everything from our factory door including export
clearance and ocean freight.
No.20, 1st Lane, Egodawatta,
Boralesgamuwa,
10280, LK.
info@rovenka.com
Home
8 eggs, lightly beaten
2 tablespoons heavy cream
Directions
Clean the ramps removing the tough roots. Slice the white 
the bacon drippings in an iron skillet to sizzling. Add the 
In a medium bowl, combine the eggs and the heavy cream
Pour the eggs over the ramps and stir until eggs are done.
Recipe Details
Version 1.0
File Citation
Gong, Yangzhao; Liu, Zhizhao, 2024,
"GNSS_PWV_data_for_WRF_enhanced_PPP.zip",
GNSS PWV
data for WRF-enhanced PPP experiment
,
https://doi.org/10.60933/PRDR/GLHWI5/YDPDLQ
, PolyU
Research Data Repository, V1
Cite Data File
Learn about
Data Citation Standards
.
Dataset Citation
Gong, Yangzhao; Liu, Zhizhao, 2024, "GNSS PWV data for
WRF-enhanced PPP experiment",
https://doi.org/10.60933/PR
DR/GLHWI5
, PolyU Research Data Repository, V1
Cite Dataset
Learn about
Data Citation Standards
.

---

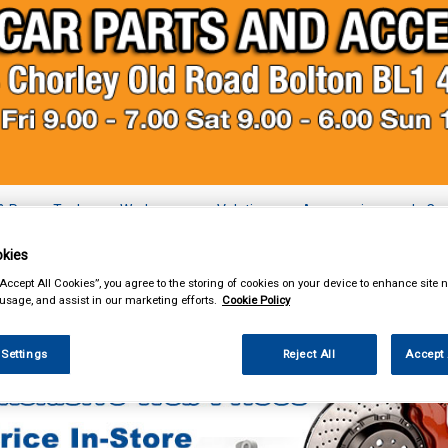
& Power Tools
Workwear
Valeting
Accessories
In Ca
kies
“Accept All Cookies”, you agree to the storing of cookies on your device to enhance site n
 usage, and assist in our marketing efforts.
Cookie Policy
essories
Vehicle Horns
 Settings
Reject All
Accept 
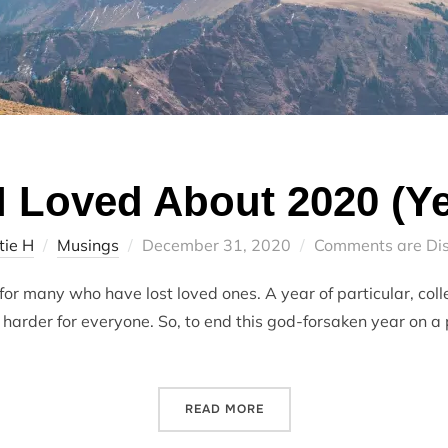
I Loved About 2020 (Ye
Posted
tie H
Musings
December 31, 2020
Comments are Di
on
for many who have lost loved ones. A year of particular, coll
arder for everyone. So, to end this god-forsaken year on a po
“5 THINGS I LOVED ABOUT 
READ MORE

---

— Aim of the exercise —
Edit the lines from the line with "everything from our" to the line with "Clean the ramps" so that "heavy cream" reads "whole milk", and return only those lines with nothing else changed.

— Output for this exercise —
everything from our factory door including export
clearance and ocean freight.
No.20, 1st Lane, Egodawatta,
Boralesgamuwa,
10280, LK.
info@rovenka.com
Home
8 eggs, lightly beaten
2 tablespoons whole milk
Directions
Clean the ramps removing the tough roots. Slice the white 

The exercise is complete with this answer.